==== Given passage
Because it takes true talent to shoot film and make it look good. With Digital cinema, you have a histogram monitor in your "digital village", plus a 4K monitor, and the ability to adjust LUT's on the fly on the camera output, allowing everyone around you to see exactly what the image is going to look like before you hit the record button… isn't that cheating? With Digital, you can mess up the shoot entirely and fix it in post. With Digital, you can shoot all day and all night without any extra cost, meaning you don't need great directors OR actors. Keep rolling and get bits of one performance, mix it with bits of another performance and magically the whole thing looks and sounds pretty. With Digital, still photographers are taking over the world of cinematography because they can shoot "masterpieces" with their MPEG2 still camera's. With Digital, there is nothing "special" about going to the cinema, it's a slightly higher quality version of the same movie you can watch 6 months later at home with your 2k/4k TV on BluRay. With Digital, we have put tens of thousands of people out of work, (cinema/labs/manufacturing), super talented people, most of which will be forced to change professions. With Digital, anyone can buy a camera and shoot anything they want, making "filmmaking" a common-man's activity, which has completely destroyed mid/low budget independent features forever. With Digital, filmmakers are flocking away from the big screen and into television and what they don't realize is, the tools which make cinema "easier" are the same ones which will eventually kill it.
========
# Problem to work on
In the passage on film versus digital cinema, how long after seeing a movie in the theater can you watch it at home on BluRay?
==== Dataset records
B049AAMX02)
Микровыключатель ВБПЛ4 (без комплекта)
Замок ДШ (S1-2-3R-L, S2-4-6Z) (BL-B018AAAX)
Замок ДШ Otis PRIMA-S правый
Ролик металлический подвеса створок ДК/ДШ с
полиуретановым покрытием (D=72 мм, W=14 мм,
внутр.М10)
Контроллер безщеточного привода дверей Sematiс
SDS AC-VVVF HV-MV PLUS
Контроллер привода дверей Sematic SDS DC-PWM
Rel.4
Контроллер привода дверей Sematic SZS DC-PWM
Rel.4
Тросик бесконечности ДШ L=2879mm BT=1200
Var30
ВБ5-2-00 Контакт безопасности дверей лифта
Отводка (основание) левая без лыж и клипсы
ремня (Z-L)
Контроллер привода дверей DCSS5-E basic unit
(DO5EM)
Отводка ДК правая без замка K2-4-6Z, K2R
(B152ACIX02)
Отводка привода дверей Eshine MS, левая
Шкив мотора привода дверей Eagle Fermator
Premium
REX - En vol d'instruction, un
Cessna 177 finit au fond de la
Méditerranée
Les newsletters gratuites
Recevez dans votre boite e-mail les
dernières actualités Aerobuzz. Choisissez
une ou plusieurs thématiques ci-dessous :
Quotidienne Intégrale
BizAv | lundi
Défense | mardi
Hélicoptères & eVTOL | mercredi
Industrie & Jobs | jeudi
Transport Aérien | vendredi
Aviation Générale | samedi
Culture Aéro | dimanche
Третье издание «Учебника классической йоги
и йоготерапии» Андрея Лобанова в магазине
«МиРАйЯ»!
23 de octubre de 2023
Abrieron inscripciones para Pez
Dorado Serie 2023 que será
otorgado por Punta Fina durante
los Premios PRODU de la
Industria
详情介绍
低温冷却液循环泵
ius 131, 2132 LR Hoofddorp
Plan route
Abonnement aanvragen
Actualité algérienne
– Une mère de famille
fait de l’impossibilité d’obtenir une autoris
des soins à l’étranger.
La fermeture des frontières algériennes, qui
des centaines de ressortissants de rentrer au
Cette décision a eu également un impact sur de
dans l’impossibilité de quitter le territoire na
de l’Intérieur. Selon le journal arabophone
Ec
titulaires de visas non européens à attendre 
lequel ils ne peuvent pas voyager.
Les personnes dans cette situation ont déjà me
========
# Answer space
Six months later.